Walker argued the “dependence that is created and wielded by senior public servant involvement in influencing the work programs of ICAC by means of restricting its funding” could risk ICAC’s ability to be independent.
“With the best will in the world, the senior public officials engaged in the dealings made necessary by the current arrangements for funding ICAC cannot avoid a substantial risk of appearing to be capable of exerting, by the power of the purse string, inappropriate influence over ICAC’s operations from time to time,” the advice stated.
“A crude, hypothetical but not fantastic example would be DPC’s refusal of supplementary funding sought to enable extra effort by ICAC in conducting an investigation, where a possible outcome of the investigation might reflect adversely on the government.”
In her latest audit, Crawford notes that ICAC has submitted budget proposals seeking more funding in several recent years so it can expand its workforce in line with increases in the volume and complexity of its work.

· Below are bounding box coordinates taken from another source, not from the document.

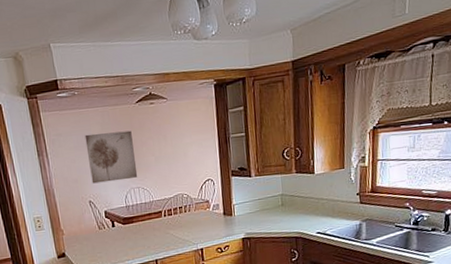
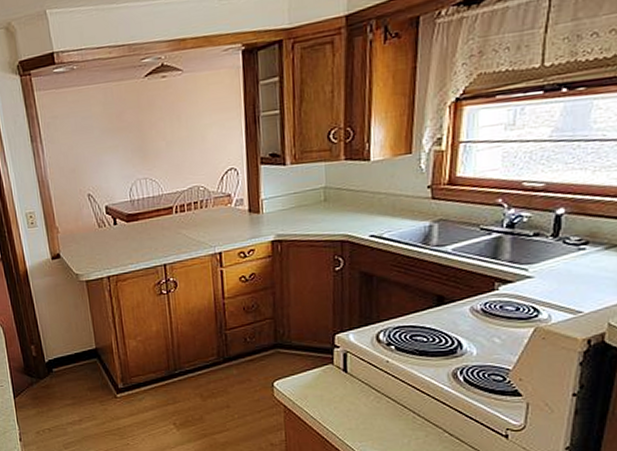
wall art: present [85,130,138,184] -> none [84,110,145,174]

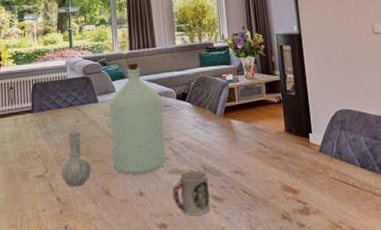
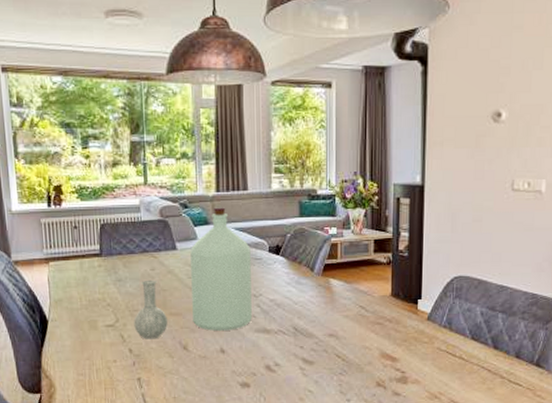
cup: present [172,170,210,216] -> none [257,331,298,377]

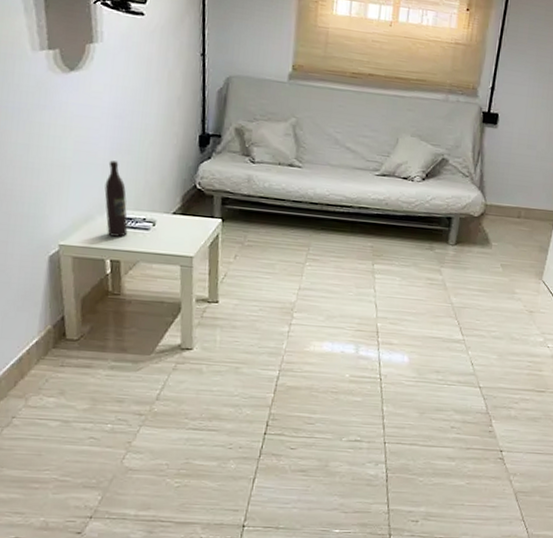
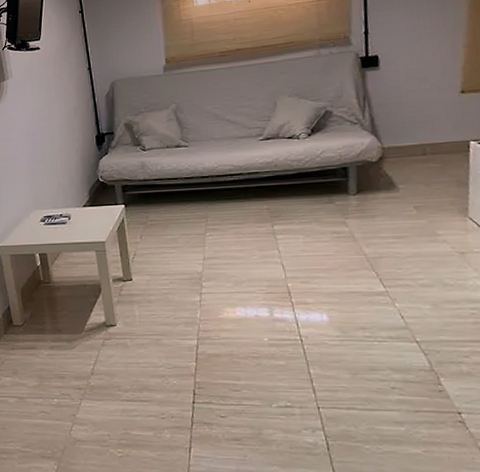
wine bottle: present [104,160,128,237] -> none [27,170,50,234]

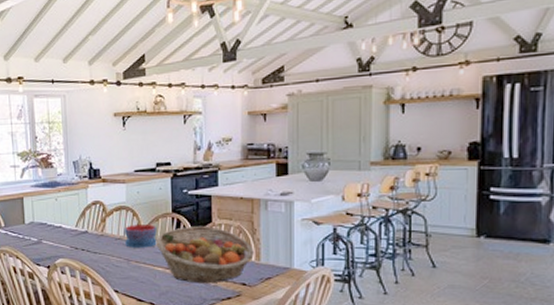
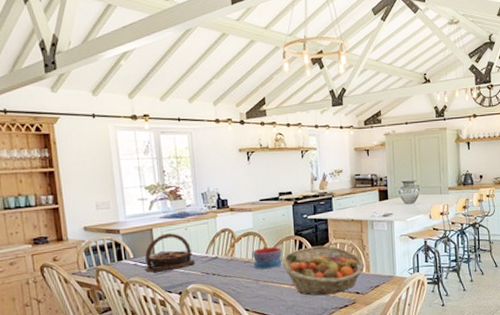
serving tray: none [15,203,65,243] -> present [145,233,196,272]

“Some of these proposals were rejected without reasons being provided,” the report says.
“There are no formal mechanisms available to ICAC to question or challenge these decisions.”
The audit found there is “no transparency to Parliament about the reasons for decisions made about ICAC’s budget” as well as a lack of independent advice to Cabinet on ICAC’s funding requirements.
“The absence of these safeguards in the current financial arrangements creates a threat to ICAC’s independence and have the potential to limit its ability to fulfil its legislative mandate,” the report says.
In December ICAC warned the state government that without increased funding it would have to make 31 full-time employees redundant — roughly a quarter of its workforce — reducing the agency to its smallest size in its history.
In his response to the audit findings, ICAC chief commissioner Peter Hall said that while a new funding model for his agency is needed, DPC and NSW shouldn’t be involved in implementing that funding model.
“The commission’s position is that, because the involvement of Executive Government in funding arrangements for the commission is incompatible with its independence, such involvement is unlawful,” he wrote.